Data START

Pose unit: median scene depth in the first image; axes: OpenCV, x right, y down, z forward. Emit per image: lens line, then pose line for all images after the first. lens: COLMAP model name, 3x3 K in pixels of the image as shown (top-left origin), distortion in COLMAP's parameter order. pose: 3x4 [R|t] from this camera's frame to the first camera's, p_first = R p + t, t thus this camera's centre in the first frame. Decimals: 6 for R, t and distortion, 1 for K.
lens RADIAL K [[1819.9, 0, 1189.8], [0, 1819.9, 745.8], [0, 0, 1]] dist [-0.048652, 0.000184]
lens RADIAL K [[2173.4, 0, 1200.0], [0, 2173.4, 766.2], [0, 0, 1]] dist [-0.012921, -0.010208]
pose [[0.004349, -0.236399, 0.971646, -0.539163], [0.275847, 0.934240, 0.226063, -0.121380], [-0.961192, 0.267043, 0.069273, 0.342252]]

Data END
Data START

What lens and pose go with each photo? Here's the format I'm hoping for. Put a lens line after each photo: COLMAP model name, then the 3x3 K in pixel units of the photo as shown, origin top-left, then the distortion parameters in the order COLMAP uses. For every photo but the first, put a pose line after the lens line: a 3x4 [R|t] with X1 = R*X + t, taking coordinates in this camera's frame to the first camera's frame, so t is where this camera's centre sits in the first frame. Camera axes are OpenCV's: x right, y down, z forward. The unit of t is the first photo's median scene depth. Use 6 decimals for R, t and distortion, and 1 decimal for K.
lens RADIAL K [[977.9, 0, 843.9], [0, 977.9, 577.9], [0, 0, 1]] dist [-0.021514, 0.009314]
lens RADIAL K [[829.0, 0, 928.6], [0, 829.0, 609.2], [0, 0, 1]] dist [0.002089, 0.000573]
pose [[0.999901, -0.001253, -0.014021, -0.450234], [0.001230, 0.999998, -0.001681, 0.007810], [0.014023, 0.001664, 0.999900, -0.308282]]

Data END
Data START

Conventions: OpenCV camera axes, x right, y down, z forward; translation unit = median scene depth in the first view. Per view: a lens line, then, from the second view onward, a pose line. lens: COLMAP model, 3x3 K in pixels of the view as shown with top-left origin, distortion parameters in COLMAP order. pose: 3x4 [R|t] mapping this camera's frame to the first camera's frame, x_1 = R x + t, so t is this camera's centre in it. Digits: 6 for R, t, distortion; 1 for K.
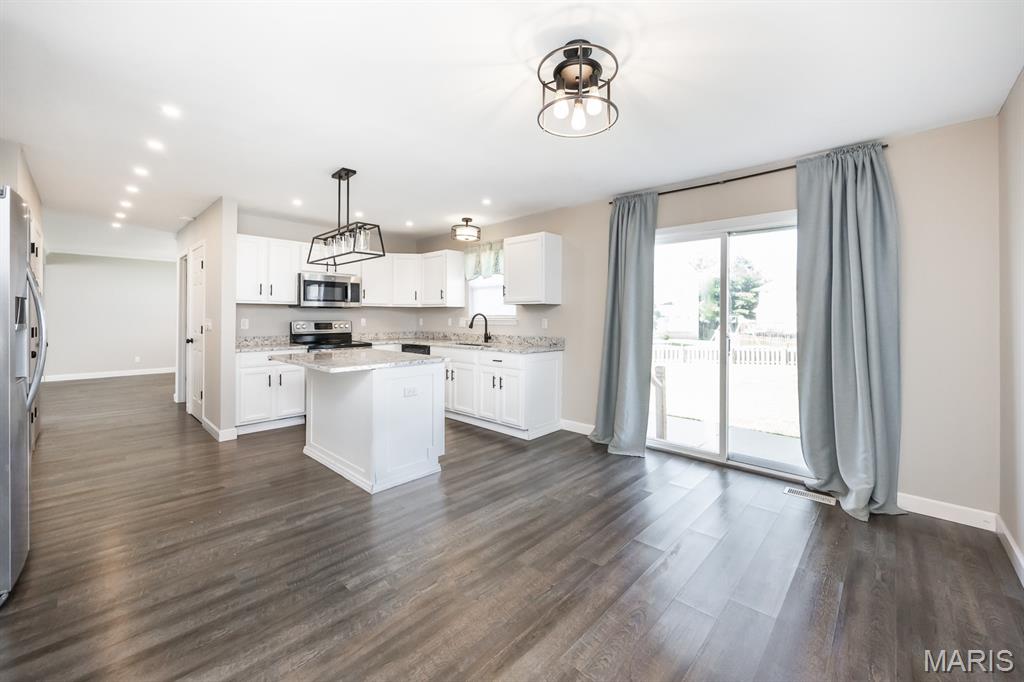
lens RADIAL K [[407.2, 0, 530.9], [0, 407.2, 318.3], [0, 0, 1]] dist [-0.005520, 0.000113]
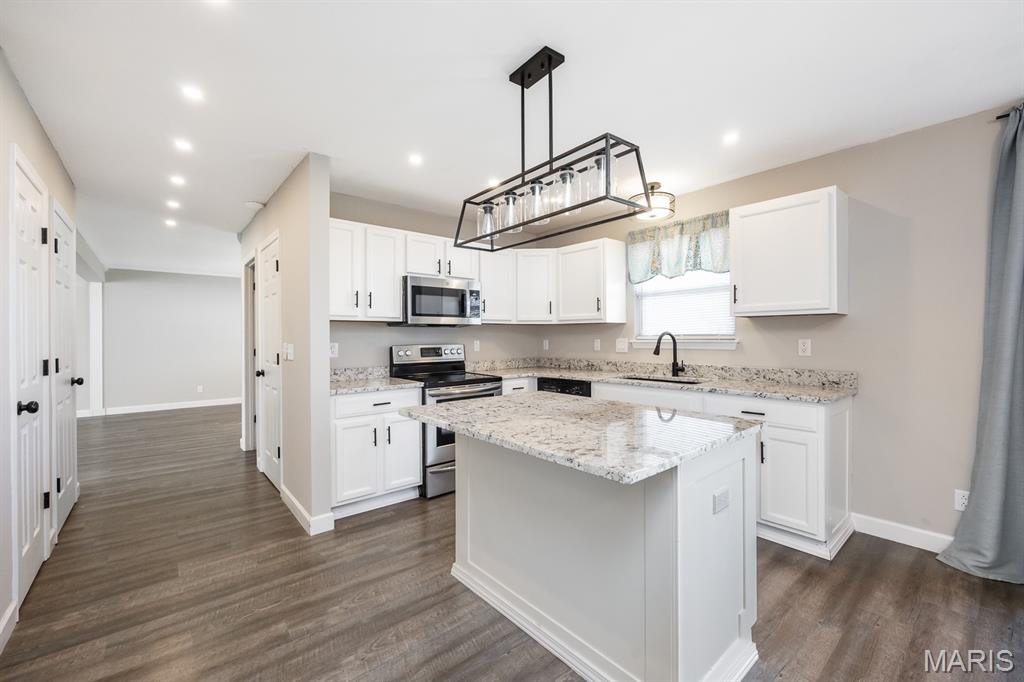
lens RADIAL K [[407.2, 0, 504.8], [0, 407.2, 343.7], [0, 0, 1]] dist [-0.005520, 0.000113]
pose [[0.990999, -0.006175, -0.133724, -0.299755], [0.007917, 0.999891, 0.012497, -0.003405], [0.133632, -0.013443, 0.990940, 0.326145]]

Data END

Instructions to follow: Copy the records from the line that contains "What lens and" through the line that contains "0.001664, 0.999900, -0.308282]]", both of those lines included, reproducing them character for character.

Your solution:
What lens and pose go with each photo? Here's the format I'm hoping for. Put a lens line after each photo: COLMAP model name, then the 3x3 K in pixel units of the photo as shown, origin top-left, then the distortion parameters in the order COLMAP uses. For every photo but the first, put a pose line after the lens line: a 3x4 [R|t] with X1 = R*X + t, taking coordinates in this camera's frame to the first camera's frame, so t is where this camera's centre sits in the first frame. Camera axes are OpenCV's: x right, y down, z forward. The unit of t is the first photo's median scene depth. Use 6 decimals for R, t and distortion, and 1 decimal for K.
lens RADIAL K [[977.9, 0, 843.9], [0, 977.9, 577.9], [0, 0, 1]] dist [-0.021514, 0.009314]
lens RADIAL K [[829.0, 0, 928.6], [0, 829.0, 609.2], [0, 0, 1]] dist [0.002089, 0.000573]
pose [[0.999901, -0.001253, -0.014021, -0.450234], [0.001230, 0.999998, -0.001681, 0.007810], [0.014023, 0.001664, 0.999900, -0.308282]]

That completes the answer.